**** DATA RECORDS

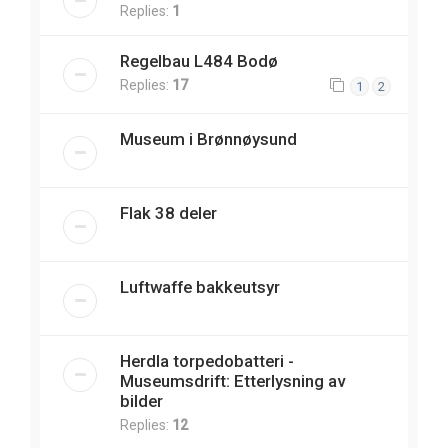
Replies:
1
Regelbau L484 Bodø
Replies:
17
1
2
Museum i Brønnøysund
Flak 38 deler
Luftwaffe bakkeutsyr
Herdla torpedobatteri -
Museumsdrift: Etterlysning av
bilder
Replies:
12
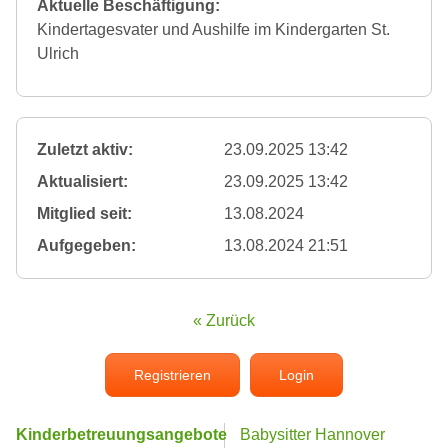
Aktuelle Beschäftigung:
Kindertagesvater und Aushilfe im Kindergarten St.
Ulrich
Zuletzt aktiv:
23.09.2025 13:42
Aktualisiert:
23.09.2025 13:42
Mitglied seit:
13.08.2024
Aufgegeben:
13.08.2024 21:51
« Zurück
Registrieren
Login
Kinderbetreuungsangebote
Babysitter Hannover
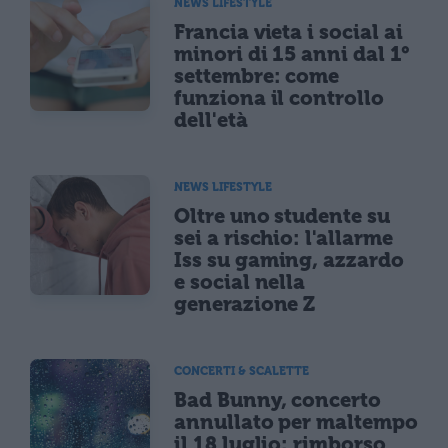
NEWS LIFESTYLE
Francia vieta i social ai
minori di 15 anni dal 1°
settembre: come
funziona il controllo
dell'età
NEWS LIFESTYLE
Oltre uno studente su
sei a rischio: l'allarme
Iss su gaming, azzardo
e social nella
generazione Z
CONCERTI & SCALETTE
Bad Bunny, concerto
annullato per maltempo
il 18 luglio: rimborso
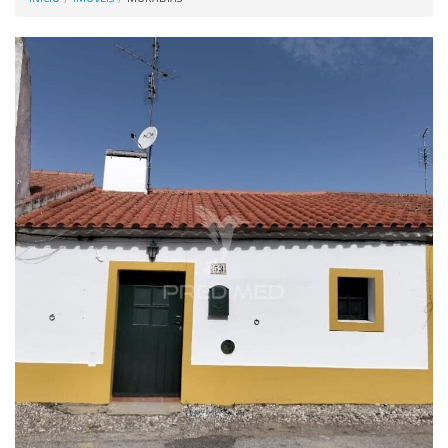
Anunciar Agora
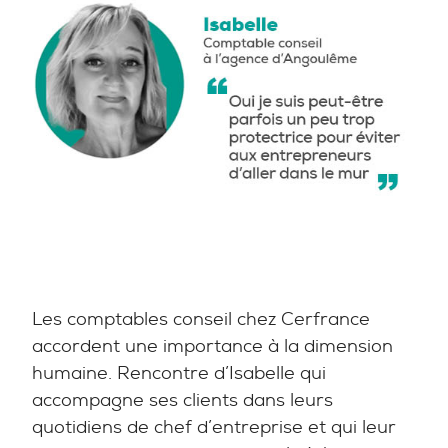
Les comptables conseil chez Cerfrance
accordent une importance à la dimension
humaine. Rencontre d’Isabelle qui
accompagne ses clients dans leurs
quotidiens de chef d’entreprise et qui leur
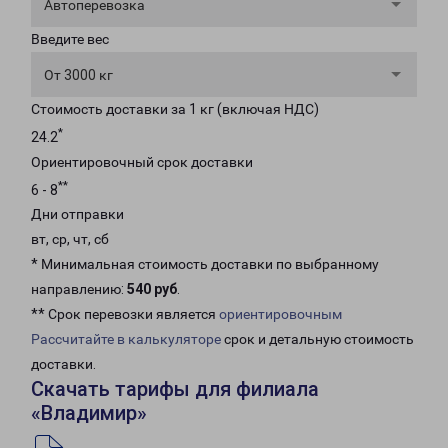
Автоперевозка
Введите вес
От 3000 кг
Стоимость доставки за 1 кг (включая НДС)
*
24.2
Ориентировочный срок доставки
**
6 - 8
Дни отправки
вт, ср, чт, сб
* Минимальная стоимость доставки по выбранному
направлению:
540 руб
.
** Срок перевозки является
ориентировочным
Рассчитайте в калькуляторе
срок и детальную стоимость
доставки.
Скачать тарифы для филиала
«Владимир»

********

REQUIRED WORK => Copy every line of text from the data above word for word, leaving out the pictures.

ANSWER TO THE PROBLEM =>
Replies:
1
Regelbau L484 Bodø
Replies:
17
1
2
Museum i Brønnøysund
Flak 38 deler
Luftwaffe bakkeutsyr
Herdla torpedobatteri -
Museumsdrift: Etterlysning av
bilder
Replies:
12
Aktuelle Beschäftigung:
Kindertagesvater und Aushilfe im Kindergarten St.
Ulrich
Zuletzt aktiv:
23.09.2025 13:42
Aktualisiert:
23.09.2025 13:42
Mitglied seit:
13.08.2024
Aufgegeben:
13.08.2024 21:51
« Zurück
Registrieren
Login
Kinderbetreuungsangebote
Babysitter Hannover
NEWS LIFESTYLE
Francia vieta i social ai
minori di 15 anni dal 1°
settembre: come
funziona il controllo
dell'età
NEWS LIFESTYLE
Oltre uno studente su
sei a rischio: l'allarme
Iss su gaming, azzardo
e social nella
generazione Z
CONCERTI & SCALETTE
Bad Bunny, concerto
annullato per maltempo
il 18 luglio: rimborso
Anunciar Agora
Les comptables conseil chez Cerfrance
accordent une importance à la dimension
humaine. Rencontre d’Isabelle qui
accompagne ses clients dans leurs
quotidiens de chef d’entreprise et qui leur
Автоперевозка
Введите вес
От 3000 кг
Стоимость доставки за 1 кг (включая НДС)
*
24.2
Ориентировочный срок доставки
**
6 - 8
Дни отправки
вт, ср, чт, сб
* Минимальная стоимость доставки по выбранному
направлению:
540 руб
.
** Срок перевозки является
ориентировочным
Рассчитайте в калькуляторе
срок и детальную стоимость
доставки.
Скачать тарифы для филиала
«Владимир»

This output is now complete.